Super Tech to Super Chic, inspired by Alber noticing runners along the Seine were dressed in outfits made of micro fiber of nylon. Leading him to factories in Spain and Amsterdam to invent textured materials with couture finishes. Used in tuxedos or nylon bubble frocks – high-fashion in the most technical fabric ever. Eco-dyed active couture; all packaged in a new white box with his eyes in reading glasses logo.
Turing to the commercial side, Alber underlined: “Richemont really adopted me like no one else. So a big thanks to a really special man Johann Rupert.
“We had a three-hour meeting in London and then Johan said, ‘we go.’ And here we are today. It was that simple. They are great partners. Total mutual respect,” enthused Elbaz, in his pre-show zoom about this London meeting in the summer of 2019.
Since then, he has been working in the top floor of the Ateliers Jean Nouvel, designed by the Cartier Foundation.
His half-hour show was shot in a suburban Paris studio, opening with drone shots of backstage of AZ Factory, where the TV producer is played by actress, Amira Casar.
A bank of fashionstas –like Anna Wintour, Pierpaolo Piccioli, Rick Owens, Suzy Menkes and Marc Jacobs – turned up to cheer his return. While his cast was a mix of new faces and veterans like Georgina Grenville.
“When this pandemic ends, I want to fly for 48 hours, cause I miss flying and eating cold plates on planes. But I don’t think that we will all be partying. In the 1920s after WW2 and the Spanish flu we had Les Années Folles, which had its center in Montparnasse where we are now. The years of Hemingway, Dali, Cocteau, Josephine Baker and Charlie Chaplin. Wow! And the birth of jazz, a music you play with no notes but with intuition and that’s the word we are aiming for, a world of love,” mused the creator.
“I wanted to approach fashion from a different perspective,” explained Alber, who in his interregnum after departing Lanvin, felt he needed to fall in love with fashion again.
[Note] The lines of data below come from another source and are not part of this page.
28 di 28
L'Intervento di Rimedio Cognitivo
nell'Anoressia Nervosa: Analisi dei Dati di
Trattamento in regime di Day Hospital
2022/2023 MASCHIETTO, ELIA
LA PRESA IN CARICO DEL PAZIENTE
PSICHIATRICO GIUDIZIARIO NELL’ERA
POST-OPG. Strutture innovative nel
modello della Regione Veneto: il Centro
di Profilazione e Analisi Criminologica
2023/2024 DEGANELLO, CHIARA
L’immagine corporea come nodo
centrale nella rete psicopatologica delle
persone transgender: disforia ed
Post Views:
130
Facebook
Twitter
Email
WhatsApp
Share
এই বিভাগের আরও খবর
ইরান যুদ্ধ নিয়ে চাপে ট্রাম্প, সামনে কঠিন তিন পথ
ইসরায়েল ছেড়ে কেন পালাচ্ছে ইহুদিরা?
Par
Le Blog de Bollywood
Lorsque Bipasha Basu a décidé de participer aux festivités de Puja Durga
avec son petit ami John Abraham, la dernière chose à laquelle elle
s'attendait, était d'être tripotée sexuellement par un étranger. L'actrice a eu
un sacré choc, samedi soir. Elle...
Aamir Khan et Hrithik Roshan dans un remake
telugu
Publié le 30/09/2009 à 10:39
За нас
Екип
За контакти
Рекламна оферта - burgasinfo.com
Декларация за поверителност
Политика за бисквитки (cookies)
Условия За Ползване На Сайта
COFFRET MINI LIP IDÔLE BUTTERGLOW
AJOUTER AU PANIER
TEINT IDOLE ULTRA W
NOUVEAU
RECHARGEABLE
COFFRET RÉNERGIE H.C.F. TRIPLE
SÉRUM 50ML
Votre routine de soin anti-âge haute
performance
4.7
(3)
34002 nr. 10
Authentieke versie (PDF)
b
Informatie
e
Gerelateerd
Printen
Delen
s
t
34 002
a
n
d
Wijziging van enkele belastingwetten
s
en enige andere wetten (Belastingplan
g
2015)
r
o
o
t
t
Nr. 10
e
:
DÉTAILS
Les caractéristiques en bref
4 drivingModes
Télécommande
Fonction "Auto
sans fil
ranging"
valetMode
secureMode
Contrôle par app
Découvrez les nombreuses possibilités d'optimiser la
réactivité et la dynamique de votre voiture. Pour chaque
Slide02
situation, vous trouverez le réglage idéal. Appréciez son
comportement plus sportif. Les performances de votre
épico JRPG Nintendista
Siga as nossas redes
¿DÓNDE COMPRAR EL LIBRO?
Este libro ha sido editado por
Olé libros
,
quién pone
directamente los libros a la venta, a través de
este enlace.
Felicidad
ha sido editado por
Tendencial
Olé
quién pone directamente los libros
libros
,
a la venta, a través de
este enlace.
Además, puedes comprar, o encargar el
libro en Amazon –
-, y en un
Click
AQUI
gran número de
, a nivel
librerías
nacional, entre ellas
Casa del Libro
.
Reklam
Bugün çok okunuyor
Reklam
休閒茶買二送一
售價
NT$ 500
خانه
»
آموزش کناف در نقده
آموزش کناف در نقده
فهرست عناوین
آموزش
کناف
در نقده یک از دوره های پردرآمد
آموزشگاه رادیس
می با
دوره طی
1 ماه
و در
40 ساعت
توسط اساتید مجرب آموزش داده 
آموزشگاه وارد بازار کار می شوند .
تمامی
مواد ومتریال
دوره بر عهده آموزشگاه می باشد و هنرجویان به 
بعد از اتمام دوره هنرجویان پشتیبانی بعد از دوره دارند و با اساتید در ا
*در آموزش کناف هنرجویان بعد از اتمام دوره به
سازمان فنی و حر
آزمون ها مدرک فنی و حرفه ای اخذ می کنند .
“Boredom was a key part of creativity. So I went back to the past to imagine the future. And began giving master classes in New York, Italy and Asia. I wanted to learn from the next generation. Everyone told me my social media manager had to be 15 and my CEO 21! And this next generation is great. They don’t drink and they don’t eat junk food, but their brains are packed with info – who, what, when, and where. So, sometimes I wondered is there any room left to dream!”